The transition to Spare involved careful, methodical preparation. Rider profiles and subscription trips were fully migrated from the previous system. A structured Train-the-Trainer program brought drivers up to speed on the new platform.
Dispatchers, reservationists, and administrators completed in-person training sessions the week of launch. A live road test confirmed the system was ready before a single rider ever boarded, resulting in a launch that the CATS and Spare teams are already calling a success.

2,000+ trips and counting
Within the first week of launching on Spare, CATS Paratransit completed over 2,000 trips. That matters because switching to a new platform doesn't pause the service. Riders still need their trips the next morning. Agencies still need drivers on the road and dispatchers managing the day.
A smooth transition in paratransit means something specific. Drivers felt confident in the new system from day one. By day two, STS achieved 98.75% on-time performance, reinforcing the reliability riders and staff depend on. Dispatchers could see the full picture and respond when things shifted. Riders got where they needed to go without knowing anything had changed behind the scenes. Two thousand trips in, that's exactly what happened.
One platform, two services
The STS launch doesn't happen in isolation. CATS Micro, the agency's on-demand microtransit service covering Charlotte, Huntersville, Cornelius, and Davidson, has been running on Spare since February 2025. It grew from 194 boardings in its first month to nearly 7,000 per month by early 2026.
With STS now live, both services run on the same platform. In practice, that means dispatchers and managers work in one system instead of two. Reports don't need to be manually reconciled across different data sources. When something needs attention, the information is already in one place.
That matters more as CATS continues to grow. The agency has 19 microtransit zones planned across Mecklenburg County over the next five years. Each new zone adds riders, trips, and reporting requirements. Running everything on one platform means that complexity doesn't multiply the administrative burden alongside it.
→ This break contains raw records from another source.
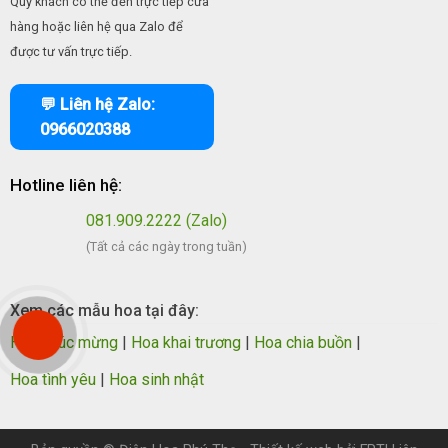
Quý khách có thể đến trực tiếp cửa
hàng hoặc liên hệ qua Zalo để
được tư vấn trực tiếp.
💬 Liên hệ Zalo:
0966020388
Hotline liên hệ:
081.909.2222 (Zalo)
(Tất cả các ngày trong tuần)
Xem các mẫu hoa tại đây:
Hoa chúc mừng
|
Hoa khai trương
|
Hoa chia buồn
|
Hoa tình yêu
|
Hoa sinh nhật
What riders and staff can expect
Running on the same platform that powers CATS Micro gives dispatchers and administrators a single system, a single data model, and a single point of accountability across both services.
- Real-time scheduling and dispatch. Routing updates as the day unfolds. If a trip runs long or a vehicle is delayed, the system adjusts rather than leaving dispatchers to manage it manually.
- Shared trip visibility. Riders, drivers, and dispatchers all see the same information. When something changes, everyone knows which cuts down the back-and-forth that typically happens mid-run.
- Reporting without manual work. On-time performance, completion rates, and other service metrics that paratransit agencies are required to track are available on demand. For programs the size of STS, that's a meaningful amount of staff time freed up.
- Room to grow. As STS adds riders and trips, the platform scales with it, so no need to swap systems at the next inflection point.

A joint effort
A launch like this runs on the relationship between the agency and the implementation team. The CATS and Spare teams worked closely through every stage — preparation, testing, training, and the cutover itself.
On the CATS side, that meant weeks of work from the STS operations team, Service Operations Supervisors, Field Operations Managers, and Data & Maintenance Compliance Analysts. On the Spare side, the implementation team was there at every step.
The real measure of success, of course, belongs to the riders who depend on STS every day. For them, the best outcome is a launch they never noticed, one where the trips just worked.
“Once we unified dedicated vehicles and TNCs on a single platform, the experience changed immediately for riders. They could see their trip in real time, understand their fare, and know what to expect. From a staff perspective, it eliminated confusion and allowed us to focus on service instead of troubleshooting.”